SASSO is specialized in the supply of colored chicken that are resistant and adapted to your needs and environment. We use our expertise in breeding and genetics to offer you chicken breeders that improves your local male’s performance. We also have specific products for the African market, called dual purpose chickens. These chickens are efficient both for meat and egg production. Recent field tests in Nigeria, Tanzania and Ethiopia, have proved that smallholder farmers can substantially improve their performance by using a dual purpose breed from SASSO. The improved dual purpose breeds show less mortality, better growth rate and more eggs per bird.

Furthermore, we are working on reinforce the resistance of our breeds, especially towards the heat and raising conditions specific to Africa. That is what we do within the Poulet de Faso initiative, in collaboration with Ceva. In this program, located in Burkina Faso, a local male line is bred with a Sasso female. The resulting day old chicks have the benefit of high quality genetics, are well suited for the African climate, and can provide a good income for smallholder farmers. They will produce more eggs and the survivability rate will be enhanced. To achieve this goal, we are carrying out recurrent tests to investigate the field performance, and the combination between local and improved breeds to provide the right breed combination. For dual purpose breeds, both growth performance and egg performance on crossbred chickens are being tested.

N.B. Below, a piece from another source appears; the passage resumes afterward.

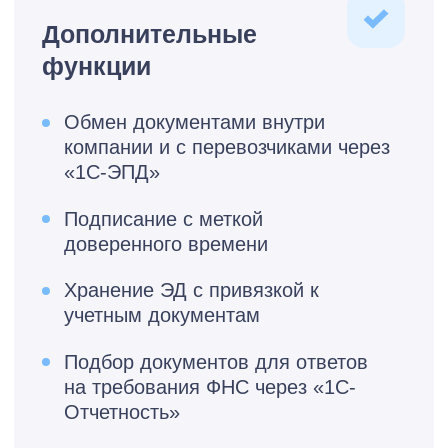
Николай
Бизнес-консультант
Наши
мероприятия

Finally, SASSO is investing in securing the supply chain of improved chicken breeding to Africa. Indeed, the supply of parent stock can be disrupted by outbreaks of diseases such as avian influenza. This is why we have been working on establishing a second GP site, this time outside of France, in Brazil. This backup GP facility allows us to send our breeders on the African continent in a safe and consistent way.

Making the world a better place and developing the daily life of farmers and people is a daily job. We are proud to be working with international and local partners to improve the poultry production in Africa.